Taking up the call by world leaders at the landmark June 2012 United Nations Conference on Sustainable Development, also known as Rio+20, to adopt forward-looking macroeconomic policies to realize “the future we want”, the Survey makes a strong case for ending decades of neglect of the developmental role of macroeconomic policies.
The oil prices shocks in the 1970s and the 1980s Latin American debt crisis contributed to the primacy of inflation targeting over the distributive and developmental role of fiscal policy believing that this is good for growth which, in turn, will generate resources for poverty reduction and other development goals.
However, there is little empirical basis for such a belief. Countries with low single digit inflation and low budget deficits were not immune to economic crisis nor were their growth performances spectacular. On the other hand, the Republic of Korea saw real growth of 8 per cent in the 1960s and 1970s amid double-digit inflation while Indonesia grew by 7.7 per cent in the 1970s with inflation over 17 per cent. They also saw a rapid decline in poverty -- for example, from around 60 per cent to around 11 per cent in Indonesia. In recent years, Kyrgyzstan, the Lao People’s Democratic Republic, Mongolia, Sri Lanka, Tajikistan and Uzbekistan have grown at more than 5 per cent despite relatively high inflation levels.

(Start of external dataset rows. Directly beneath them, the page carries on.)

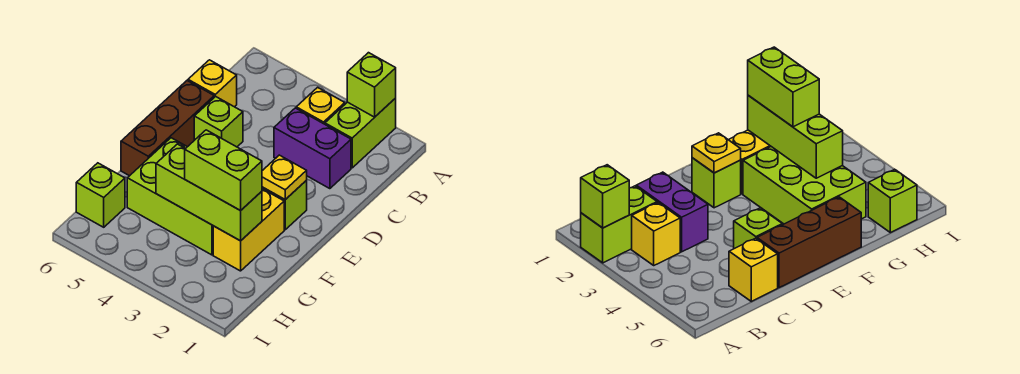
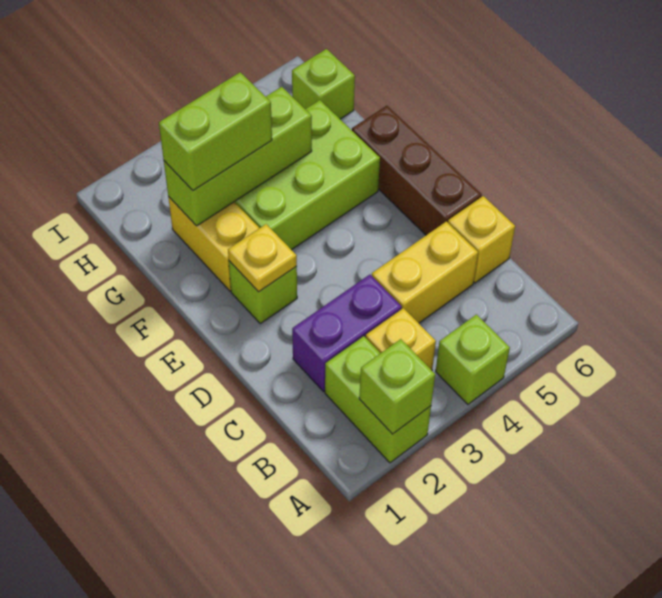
none -> yellow brick C4:C5 level 1
lime brick D5 level 1 -> lime brick A4 level 1

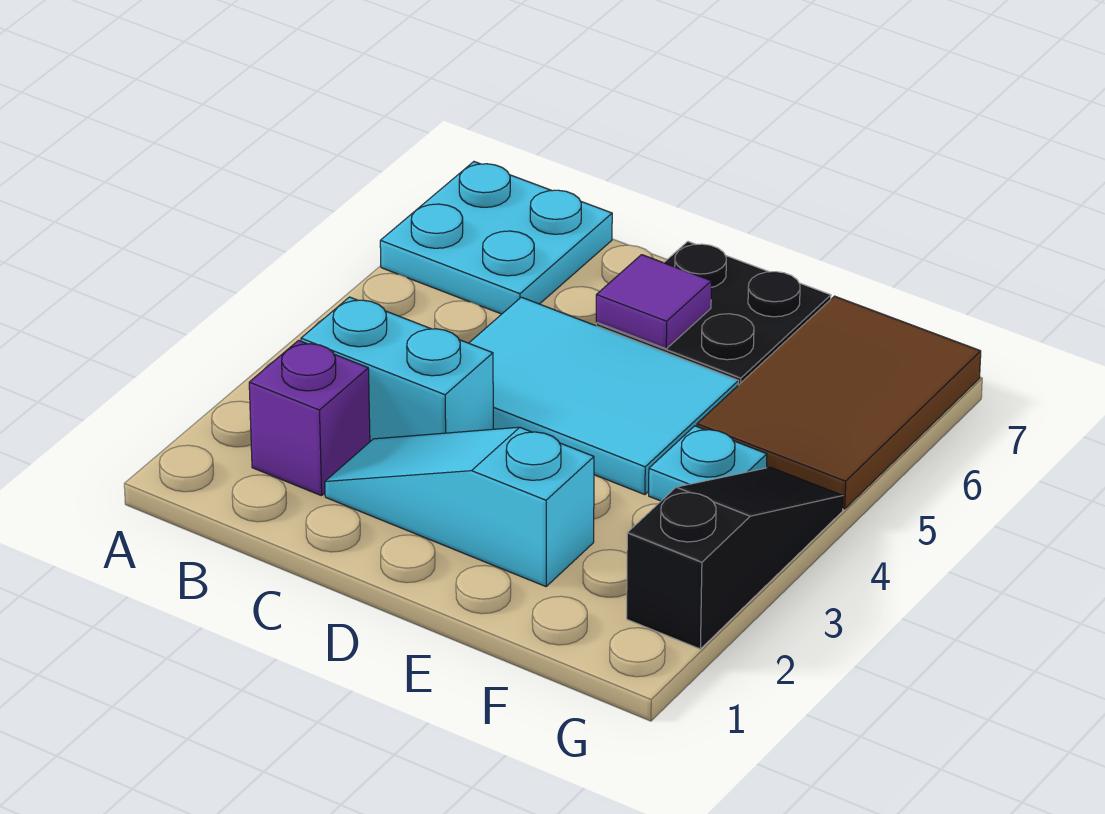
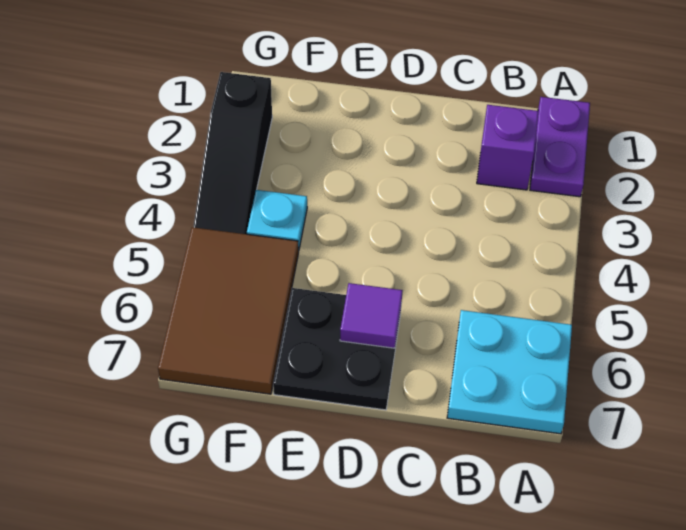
none -> purple plate A1:A2 level 1
cyan brick B3:C3 level 1 -> none
cyan slope C2:E2 level 1 top E -> none
cyan tile C4:E5 level 1 -> none

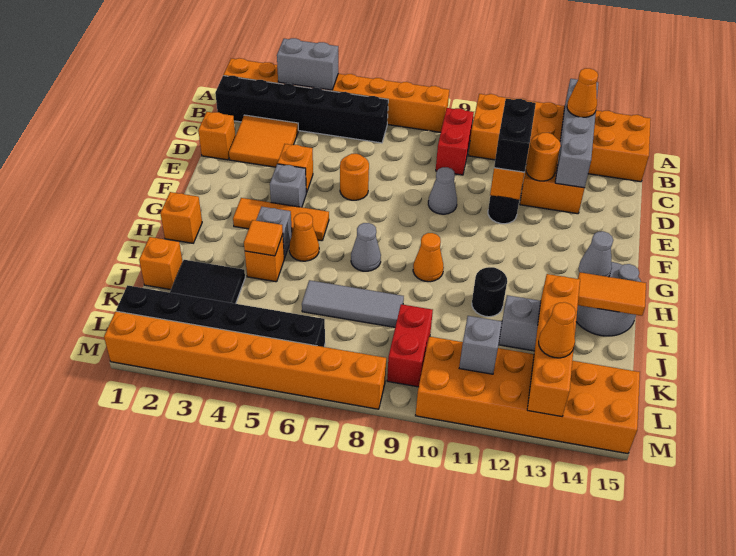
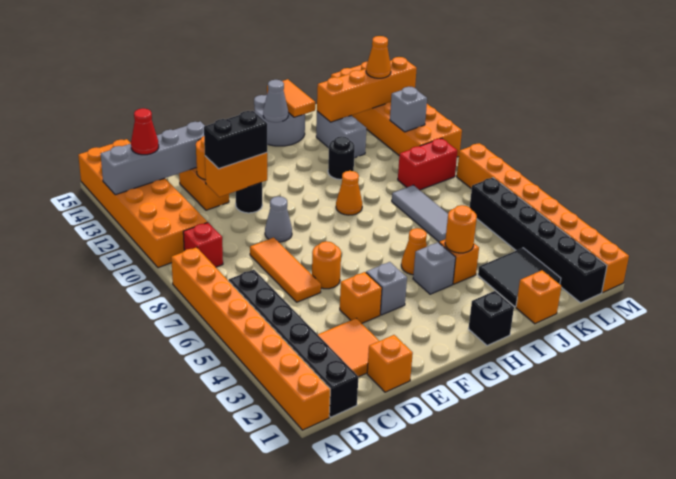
grey brick A3:A4 level 2 -> none
red brick B9:C9 level 1 -> red brick B9 level 1
orange cone B13 level 3 -> red cone B13 level 3
orange tile G3:G5 level 1 -> orange tile D6:D8 level 1
orange brick H1 level 1 -> black brick H1 level 1
grey cone H7 level 1 -> none
orange tile I4 level 2 -> orange round brick I4 level 2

There is strong evidence of public social investment stimulating growth as evident in the dramatic economic transformation in East Asia starting in the 1960s with universal provision of basic education playing a crucial role. A study of East and South-East Asia shows that a 1 per cent increase in mean years of schooling can raise GDP growth by between 0.24 and 0.45 per cent.
A job guarantee, improved income security, access to health care, education, and modern, efficient energy sources can empower hundreds of millions of economically and socially marginalized people in the Asia-Pacific region who will both contribute to GDP growth and become new drivers of domestic consumption demand.
The Survey estimates the public investment required in ten Asia-Pacific countries to finance a package of policies to strengthen the social and environmental pillars of sustainable development, including (i) a 100-day-per year job guarantee to all informal sector workers ; (ii) a universal pension; (iii) disability benefits to all persons with disabilities; (iv) universal health coverage by 2030; (v) universal basic schooling by 2030; and (vi) universal access to modern energy services by 2030.
ESCAP calculations show the spending needed would range between 5 and 8 per cent of GDP.
A macroeconomic simulation exercise shows such investment would not jeopardize fiscal sustainability and price stability, making this a win-win policy approach for people, planet and the economy.